Sketch of Research
Statistical Analysis has long been employed in the study of literary texts and has tended, for obvious reasons to concentrate on the most common or the most uncommon of the linguistic phenomena they display. The discovery, by Burrows, on which much of our work rests is that the frequency-patterns of all the most common words, whatever they may be, are so distinctive, stable, and closely interlocked that they reveal more when they are examined together than when any of them is examined in isolation.
After ten years work, we are able to form useful inferences, at an extremely high level of probability, from almost any comparative study of two or more sets of texts and, upon that basis, to predict how further texts will behave. Such comparisons may reflect change over time or differences of literary form within the writings of a single author; characteristic differences between two or more authors; and larger "class-differences" between different groups of authors. These last include consistent and intelligible differences between eighteenth, nineteenth, and twentieth century authors; between male and female authors; and between Australian and non-Australian authors. In a related line of inquiry, we find that it is possible to detect systematic differences between those texts where one author revises the work of another and those where, starting with a clean sheet, one author imitates the work of another.
Our main and most usual procedure is first to establish frequency tables for the thirty, fifty, or hundred most common words–whatever they may be–of a given set of texts; to extract a correlation matrix; and to subject the matrix to principal components analysis. If there are consistent resemblances and differences between some of the texts and others, the first two or three principal components of the correlation-matrix allow the texts to form into clusters. In a second phase of the operation, the frequency tables are subjected to distribution tests (like Student's t-test and the Mann-Whitney test) to determine just which words play most part in separating the texts in the manner previously observed. The relationship between the clustering of the texts and the patterning of those words that show statistically significant differences between the clusters of texts thus makes it possible to consider what linguistic factors are at work. In a third phase, those words that satisfied the distribution tests are used in a fresh analysis of the original set of texts and of texts not hitherto considered: if the previously formed clusters reflect a true difference between populations, the texts now added should take predictable positions.

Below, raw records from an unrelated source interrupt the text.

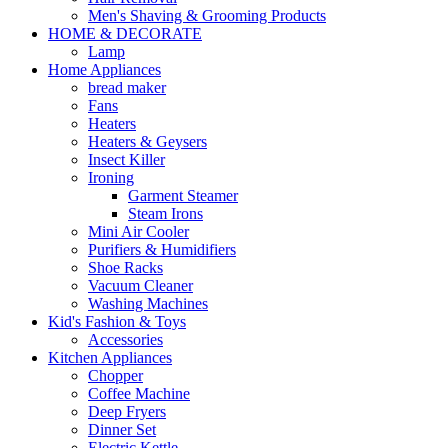
Men's Shaving & Grooming Products
HOME & DECORATE
Lamp
Home Appliances
bread maker
Fans
Heaters
Heaters & Geysers
Insect Killer
Ironing
Garment Steamer
Steam Irons
Mini Air Cooler
Purifiers & Humidifiers
Shoe Racks
Vacuum Cleaner
Washing Machines
Kid's Fashion & Toys
Accessories
Kitchen Appliances
Chopper
Coffee Machine
Deep Fryers
Dinner Set
Electric Kettle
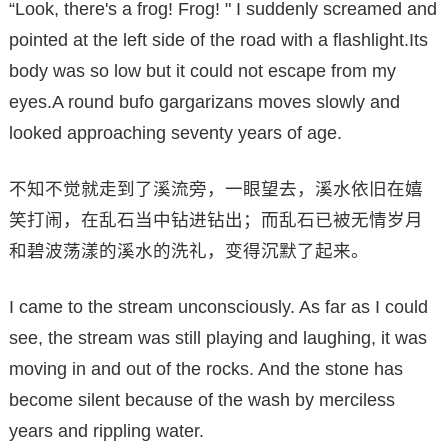
“Look, there's a frog! Frog! " I suddenly screamed and
pointed at the left side of the road with a flashlight.Its
body was so low but it could not escape from my
eyes.A round bufo gargarizans moves slowly and
looked approaching seventy years of age.
不知不觉就走到了溪流旁，一眼望去，溪水依旧在嬉
笑打闹，在乱石当中钻进钻出；而乱石已被无情岁月
和碧波荡漾的溪水的洗礼，变得沉默了起来。
I came to the stream unconsciously. As far as I could
see, the stream was still playing and laughing, it was
moving in and out of the rocks. And the stone has
become silent because of the wash by merciless
years and rippling water.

Figure 1 shows a good but not exceptional result. In the first of the phases sketched above, forty authorial sets of texts (each set consisting of at least three texts, all of them first-person retrospective narratives of a kind known in the eighteenth century as a "history") were compared. They formed two clusters in which the twenty eighteenth-century writers stood far from the twenty writers of our own century. The hundred most common words were then subjected to the two distribution tests in an attempt to establish which words most influenced this separation. Thirty-eight words satisfied both tests at levels above 0.001, indicating probabilities (for each word) of less than one chance in a thousand that the two clusters did not come from different populations. The analysis was then repeated, with two changes: only the thirty-eight "strongly discriminating" words were used; and twelve fresh authorial sets were added. Six of these are authentic eighteenth and twentieth-century work by Thomas Chatterton, on the one hand, and by David Lodge, John Barth, Angela Carter, J M Coetzee, and Erica Jong on the other. The remaining six sets–by the four novelists last-named and by Peter Ackroyd and Georgette Heyer–all represent texts in which modern writers attempt to imitate the work of their eighteenth or early nineteenth-century forebears. As Figure 1 shows, the two main clusters are quite discrete and the test cases behave according to prediction: the authentic cases lie within or close beside the appropriate clusters; and, though they differ considerably from each other, none of the attempted imitations penetrates the target group. The value of specimens like this, where the truth is already known, is in testing procedures for use in cases where it is not.